→ **About this exercise**
How many lines below contain the string "base"? Reply with the figure and no further words.

Saved entries:

======

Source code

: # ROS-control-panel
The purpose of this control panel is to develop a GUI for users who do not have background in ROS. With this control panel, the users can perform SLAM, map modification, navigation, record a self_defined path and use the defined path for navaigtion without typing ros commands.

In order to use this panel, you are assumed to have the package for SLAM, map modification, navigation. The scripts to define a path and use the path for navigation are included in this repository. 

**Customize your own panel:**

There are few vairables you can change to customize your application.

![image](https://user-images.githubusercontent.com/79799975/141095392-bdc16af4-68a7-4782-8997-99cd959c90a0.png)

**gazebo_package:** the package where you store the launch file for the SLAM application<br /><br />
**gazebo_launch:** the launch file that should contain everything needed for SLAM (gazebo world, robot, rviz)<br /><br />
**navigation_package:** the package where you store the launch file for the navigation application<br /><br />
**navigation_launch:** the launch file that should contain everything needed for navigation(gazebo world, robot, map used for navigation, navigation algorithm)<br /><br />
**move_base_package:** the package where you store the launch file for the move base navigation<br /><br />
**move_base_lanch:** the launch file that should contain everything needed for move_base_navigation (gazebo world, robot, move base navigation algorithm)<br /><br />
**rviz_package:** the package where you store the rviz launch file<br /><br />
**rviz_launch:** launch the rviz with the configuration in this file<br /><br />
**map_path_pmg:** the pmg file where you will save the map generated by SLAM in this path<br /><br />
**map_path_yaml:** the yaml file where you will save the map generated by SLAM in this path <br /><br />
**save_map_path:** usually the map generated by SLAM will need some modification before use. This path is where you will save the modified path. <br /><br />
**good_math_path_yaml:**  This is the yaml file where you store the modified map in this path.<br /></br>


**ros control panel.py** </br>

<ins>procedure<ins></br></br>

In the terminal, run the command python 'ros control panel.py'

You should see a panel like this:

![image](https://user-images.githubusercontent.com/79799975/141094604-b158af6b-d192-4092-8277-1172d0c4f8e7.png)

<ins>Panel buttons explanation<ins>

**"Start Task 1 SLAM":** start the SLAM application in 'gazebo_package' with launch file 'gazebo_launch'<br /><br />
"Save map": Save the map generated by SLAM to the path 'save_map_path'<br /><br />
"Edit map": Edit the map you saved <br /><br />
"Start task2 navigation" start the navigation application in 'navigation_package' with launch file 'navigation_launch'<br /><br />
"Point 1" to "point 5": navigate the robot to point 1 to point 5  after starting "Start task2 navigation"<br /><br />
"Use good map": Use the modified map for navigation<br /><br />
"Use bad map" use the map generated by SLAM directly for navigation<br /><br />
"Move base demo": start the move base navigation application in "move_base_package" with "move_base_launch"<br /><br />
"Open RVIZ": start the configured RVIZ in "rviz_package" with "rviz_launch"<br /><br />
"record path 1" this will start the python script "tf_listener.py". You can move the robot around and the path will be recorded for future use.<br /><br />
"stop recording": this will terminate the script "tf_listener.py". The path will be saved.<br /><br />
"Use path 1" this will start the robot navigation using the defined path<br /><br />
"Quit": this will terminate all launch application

======

→ **Finished task**
3